Telefonische controle na operatie soms optie

Voor bepaalde groepen patiënten voldoet een telefoontje als postoperatieve controle. Dit stellen Kimberly Hwa en Sherry Wren op basis van een studie bij 141 poliklinische patiënten die een laparoscopische cholecystectomie of een liesbreukoperatie ondergingen. De resultaten staan beschreven in JAMA Surgery.

De keuze voor deze ingrepen is logisch: ze geven zelden complicaties, en als die zich voordoen, melden patiënten zich doorgaans toch wel door te bellen of naar de SEH te komen. Patiënten werden twee weken na de operatie gebeld door een physician assistant die een vaste lijst met punten afwerkte.

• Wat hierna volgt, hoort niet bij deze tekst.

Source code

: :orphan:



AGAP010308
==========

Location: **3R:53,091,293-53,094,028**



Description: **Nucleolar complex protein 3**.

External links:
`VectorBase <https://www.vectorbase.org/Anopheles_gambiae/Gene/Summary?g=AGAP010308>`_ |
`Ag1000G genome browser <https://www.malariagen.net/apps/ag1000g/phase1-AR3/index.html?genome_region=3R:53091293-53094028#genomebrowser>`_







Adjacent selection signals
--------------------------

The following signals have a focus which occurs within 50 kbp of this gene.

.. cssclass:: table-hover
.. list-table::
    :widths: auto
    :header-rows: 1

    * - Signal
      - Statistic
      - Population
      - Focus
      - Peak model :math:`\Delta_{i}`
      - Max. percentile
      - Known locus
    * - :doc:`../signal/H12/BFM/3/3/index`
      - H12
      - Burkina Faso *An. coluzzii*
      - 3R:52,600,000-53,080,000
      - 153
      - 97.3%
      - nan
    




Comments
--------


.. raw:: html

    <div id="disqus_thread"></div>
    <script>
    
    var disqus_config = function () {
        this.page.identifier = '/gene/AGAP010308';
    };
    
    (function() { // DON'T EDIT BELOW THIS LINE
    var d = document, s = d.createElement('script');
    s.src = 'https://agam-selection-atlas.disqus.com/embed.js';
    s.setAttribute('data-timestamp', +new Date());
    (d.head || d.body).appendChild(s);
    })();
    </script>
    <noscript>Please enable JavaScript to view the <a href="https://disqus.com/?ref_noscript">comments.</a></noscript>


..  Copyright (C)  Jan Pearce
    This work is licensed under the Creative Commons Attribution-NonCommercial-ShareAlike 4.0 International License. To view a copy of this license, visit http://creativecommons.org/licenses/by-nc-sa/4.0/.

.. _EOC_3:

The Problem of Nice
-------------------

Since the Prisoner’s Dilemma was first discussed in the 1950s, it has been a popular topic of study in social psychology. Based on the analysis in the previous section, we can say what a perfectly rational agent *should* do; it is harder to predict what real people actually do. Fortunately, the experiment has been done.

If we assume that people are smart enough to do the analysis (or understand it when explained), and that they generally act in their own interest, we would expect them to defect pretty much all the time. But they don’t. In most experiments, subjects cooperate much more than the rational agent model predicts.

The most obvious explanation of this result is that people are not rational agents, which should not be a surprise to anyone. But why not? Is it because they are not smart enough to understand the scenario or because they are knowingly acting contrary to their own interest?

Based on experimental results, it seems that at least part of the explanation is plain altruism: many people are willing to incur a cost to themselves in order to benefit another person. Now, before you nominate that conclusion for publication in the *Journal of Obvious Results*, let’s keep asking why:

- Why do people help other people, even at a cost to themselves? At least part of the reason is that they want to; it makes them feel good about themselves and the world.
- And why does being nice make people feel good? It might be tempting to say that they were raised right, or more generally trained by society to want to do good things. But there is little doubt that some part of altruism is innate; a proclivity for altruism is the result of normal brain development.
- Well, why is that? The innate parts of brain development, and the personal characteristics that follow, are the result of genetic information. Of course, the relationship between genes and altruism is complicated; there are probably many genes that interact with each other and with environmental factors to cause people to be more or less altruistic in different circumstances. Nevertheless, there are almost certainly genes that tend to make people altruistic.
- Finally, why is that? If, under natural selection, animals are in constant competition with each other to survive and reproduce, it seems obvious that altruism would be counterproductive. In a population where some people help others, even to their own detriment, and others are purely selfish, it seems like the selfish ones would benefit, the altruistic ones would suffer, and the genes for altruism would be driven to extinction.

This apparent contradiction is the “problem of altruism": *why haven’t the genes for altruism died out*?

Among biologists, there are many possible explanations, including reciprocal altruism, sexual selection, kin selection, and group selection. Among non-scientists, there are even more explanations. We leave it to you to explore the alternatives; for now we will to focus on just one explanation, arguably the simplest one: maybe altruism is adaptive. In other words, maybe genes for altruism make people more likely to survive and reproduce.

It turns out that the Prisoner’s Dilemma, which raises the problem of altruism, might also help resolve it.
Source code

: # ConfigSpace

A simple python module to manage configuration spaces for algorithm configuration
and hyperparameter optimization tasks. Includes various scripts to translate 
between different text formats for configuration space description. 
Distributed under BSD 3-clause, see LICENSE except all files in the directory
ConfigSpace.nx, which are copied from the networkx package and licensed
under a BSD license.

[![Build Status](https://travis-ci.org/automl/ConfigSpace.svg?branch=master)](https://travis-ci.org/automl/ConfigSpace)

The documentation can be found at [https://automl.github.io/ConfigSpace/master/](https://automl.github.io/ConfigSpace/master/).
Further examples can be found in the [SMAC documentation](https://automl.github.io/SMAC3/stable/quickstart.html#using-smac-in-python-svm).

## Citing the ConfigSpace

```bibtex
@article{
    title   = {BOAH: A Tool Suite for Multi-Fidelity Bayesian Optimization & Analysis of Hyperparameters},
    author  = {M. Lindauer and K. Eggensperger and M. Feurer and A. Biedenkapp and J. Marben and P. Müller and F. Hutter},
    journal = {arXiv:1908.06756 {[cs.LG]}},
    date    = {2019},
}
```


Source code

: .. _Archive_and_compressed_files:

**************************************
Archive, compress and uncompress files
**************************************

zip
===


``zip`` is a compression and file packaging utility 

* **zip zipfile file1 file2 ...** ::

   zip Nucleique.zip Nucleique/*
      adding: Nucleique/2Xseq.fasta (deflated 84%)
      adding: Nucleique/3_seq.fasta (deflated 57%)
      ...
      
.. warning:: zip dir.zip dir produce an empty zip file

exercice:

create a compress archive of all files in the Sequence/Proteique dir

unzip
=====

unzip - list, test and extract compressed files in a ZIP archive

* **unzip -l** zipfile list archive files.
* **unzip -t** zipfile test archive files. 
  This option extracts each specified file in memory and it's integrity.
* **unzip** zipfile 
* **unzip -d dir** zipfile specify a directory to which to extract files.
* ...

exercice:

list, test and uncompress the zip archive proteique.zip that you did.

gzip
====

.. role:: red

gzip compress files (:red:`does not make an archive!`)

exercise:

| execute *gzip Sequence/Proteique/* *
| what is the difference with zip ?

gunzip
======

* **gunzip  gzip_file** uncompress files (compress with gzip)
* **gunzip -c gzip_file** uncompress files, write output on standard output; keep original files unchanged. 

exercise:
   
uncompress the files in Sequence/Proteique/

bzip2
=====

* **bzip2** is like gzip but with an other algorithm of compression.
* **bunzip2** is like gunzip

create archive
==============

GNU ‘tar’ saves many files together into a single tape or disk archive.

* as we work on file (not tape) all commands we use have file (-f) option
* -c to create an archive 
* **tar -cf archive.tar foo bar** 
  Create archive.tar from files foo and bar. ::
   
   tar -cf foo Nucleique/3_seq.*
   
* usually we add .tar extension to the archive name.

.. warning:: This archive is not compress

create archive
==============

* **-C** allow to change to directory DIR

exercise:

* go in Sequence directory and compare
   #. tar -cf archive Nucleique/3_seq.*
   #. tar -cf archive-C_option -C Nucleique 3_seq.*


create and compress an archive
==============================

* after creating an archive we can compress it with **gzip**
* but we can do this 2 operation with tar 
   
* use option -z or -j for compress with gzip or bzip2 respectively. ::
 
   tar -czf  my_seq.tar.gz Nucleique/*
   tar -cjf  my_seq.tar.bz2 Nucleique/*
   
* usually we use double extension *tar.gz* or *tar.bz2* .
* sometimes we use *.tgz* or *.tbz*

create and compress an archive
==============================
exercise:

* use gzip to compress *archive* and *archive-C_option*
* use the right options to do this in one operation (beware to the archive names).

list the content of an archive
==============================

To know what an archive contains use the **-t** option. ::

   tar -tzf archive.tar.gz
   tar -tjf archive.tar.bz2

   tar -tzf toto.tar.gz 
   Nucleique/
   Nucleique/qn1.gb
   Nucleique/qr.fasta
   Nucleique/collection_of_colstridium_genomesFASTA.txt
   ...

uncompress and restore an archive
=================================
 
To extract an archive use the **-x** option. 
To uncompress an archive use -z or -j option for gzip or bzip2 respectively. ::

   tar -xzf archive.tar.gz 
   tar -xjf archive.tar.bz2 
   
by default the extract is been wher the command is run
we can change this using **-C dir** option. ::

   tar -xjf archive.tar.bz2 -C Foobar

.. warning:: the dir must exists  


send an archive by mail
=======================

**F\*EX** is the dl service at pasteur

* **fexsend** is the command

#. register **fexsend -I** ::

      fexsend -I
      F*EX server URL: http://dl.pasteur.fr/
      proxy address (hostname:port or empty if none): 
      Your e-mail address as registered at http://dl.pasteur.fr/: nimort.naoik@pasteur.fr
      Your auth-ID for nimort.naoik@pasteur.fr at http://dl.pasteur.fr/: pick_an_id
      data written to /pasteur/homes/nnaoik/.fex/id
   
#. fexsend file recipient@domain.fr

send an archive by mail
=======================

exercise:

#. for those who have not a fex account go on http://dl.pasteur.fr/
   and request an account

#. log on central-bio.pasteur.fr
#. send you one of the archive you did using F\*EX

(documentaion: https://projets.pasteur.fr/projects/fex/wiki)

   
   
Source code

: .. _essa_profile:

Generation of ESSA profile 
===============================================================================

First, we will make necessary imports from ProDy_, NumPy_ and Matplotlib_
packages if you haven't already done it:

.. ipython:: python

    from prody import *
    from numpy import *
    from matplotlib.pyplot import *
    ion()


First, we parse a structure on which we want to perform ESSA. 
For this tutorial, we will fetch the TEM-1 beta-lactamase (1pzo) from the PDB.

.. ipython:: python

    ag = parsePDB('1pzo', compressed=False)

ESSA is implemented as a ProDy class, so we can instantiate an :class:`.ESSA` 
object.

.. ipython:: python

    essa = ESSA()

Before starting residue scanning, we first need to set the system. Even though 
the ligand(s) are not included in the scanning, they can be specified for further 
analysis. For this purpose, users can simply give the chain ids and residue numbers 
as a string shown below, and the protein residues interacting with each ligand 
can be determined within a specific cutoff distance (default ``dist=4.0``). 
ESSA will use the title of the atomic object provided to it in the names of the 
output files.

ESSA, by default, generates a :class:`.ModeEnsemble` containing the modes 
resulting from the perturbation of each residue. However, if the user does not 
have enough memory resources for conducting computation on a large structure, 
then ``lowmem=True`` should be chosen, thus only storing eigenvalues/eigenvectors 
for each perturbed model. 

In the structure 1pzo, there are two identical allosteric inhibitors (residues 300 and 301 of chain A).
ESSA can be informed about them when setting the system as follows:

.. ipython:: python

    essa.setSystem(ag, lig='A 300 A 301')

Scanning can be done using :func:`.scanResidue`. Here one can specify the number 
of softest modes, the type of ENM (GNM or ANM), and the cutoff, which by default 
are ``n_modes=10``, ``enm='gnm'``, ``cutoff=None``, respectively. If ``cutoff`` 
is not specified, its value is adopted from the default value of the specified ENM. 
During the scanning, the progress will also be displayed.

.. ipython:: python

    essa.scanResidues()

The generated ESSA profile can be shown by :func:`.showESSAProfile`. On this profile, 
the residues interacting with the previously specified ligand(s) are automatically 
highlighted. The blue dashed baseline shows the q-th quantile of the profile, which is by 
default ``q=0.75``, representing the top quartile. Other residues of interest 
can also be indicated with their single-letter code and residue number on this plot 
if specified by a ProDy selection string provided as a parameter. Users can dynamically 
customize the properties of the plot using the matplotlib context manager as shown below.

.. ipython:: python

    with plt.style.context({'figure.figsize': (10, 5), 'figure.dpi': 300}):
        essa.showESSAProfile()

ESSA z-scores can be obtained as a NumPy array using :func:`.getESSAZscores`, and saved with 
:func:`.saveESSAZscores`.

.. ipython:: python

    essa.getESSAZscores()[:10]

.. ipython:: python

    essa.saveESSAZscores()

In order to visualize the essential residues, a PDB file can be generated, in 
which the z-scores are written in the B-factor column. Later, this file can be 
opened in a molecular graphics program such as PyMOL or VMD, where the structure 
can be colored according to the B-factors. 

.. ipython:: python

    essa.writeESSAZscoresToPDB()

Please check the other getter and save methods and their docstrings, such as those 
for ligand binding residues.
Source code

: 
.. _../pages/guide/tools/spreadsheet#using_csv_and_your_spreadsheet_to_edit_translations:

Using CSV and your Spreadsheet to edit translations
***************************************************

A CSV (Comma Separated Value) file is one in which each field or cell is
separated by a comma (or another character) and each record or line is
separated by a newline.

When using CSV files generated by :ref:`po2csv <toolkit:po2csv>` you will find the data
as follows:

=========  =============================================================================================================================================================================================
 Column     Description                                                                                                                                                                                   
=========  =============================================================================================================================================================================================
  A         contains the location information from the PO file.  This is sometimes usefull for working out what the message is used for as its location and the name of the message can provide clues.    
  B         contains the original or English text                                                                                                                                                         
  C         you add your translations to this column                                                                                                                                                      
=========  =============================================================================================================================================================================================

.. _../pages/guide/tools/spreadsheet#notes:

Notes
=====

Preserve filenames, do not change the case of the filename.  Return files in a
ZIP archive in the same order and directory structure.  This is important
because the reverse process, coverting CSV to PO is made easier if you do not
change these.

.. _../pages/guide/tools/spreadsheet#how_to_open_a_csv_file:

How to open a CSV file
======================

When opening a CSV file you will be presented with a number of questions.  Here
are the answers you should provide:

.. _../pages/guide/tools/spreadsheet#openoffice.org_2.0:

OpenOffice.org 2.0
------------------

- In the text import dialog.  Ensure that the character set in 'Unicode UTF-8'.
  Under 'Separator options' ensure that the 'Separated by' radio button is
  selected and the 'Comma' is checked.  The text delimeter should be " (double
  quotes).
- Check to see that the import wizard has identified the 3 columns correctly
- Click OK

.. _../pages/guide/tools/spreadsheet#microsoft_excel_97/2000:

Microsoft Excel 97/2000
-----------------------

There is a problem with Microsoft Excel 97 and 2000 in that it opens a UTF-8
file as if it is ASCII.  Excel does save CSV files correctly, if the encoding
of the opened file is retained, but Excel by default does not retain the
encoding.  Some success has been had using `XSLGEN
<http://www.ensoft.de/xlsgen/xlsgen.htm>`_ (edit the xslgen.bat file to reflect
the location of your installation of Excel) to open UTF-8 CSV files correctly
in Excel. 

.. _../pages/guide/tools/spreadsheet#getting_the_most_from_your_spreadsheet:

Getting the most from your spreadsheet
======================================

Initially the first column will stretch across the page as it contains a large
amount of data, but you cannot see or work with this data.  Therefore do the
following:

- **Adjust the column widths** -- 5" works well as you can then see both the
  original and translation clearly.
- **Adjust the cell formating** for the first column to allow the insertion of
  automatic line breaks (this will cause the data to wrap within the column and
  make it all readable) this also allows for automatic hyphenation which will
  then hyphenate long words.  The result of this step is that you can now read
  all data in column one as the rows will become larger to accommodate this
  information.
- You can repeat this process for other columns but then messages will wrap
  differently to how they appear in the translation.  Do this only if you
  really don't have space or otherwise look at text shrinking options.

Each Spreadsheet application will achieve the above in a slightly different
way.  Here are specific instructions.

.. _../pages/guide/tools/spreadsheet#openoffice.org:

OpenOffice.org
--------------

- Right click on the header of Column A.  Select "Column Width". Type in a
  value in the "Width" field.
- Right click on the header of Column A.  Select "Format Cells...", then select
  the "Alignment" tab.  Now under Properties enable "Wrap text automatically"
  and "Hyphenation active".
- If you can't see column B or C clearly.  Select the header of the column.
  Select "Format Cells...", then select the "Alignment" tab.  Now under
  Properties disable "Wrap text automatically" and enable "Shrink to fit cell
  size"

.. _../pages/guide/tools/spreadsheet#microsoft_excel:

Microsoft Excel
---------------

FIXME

Hij of zij vroeg onder meer naar de algehele gezondheid, symptomen van mogelijke infectie, en hoe de wond eruit zag. Als de patiënt zijn of haar dagelijkse activiteiten weer had opgepakt en er geen aanwijzingen waren voor infectie, volgde ontslag uit de follow-up. Indien gewenst, mochten patiënten alsnog naar het ziekenhuis komen voor een controle.

Ongeveer 80 procent van de patiënten kon worden bereikt. Van hen wilde een derde deel van de liesbreukpatiënten toch gezien worden, van de galblaaspatiënten slechts 10 procent. Bij die laatste groep kwamen in het geheel geen complicaties voor, in de herniagroep bij 5 procent. Die complicaties kwamen tijdens het telefoongesprek aan het licht. Er kwamen geen complicaties voor die gemist werden doordat er telefonisch in plaats van ‘live’ gecontroleerd was.

Volgens de onderzoekers waardeerden de patiënten de telefonische controle, omdat het hen nogal wat wacht- en reistijd scheelde. Niet verwonderlijk, aangezien de gemiddelde reistijd (heen en weer) van deze patiënten ongeveer 2,5 uur was.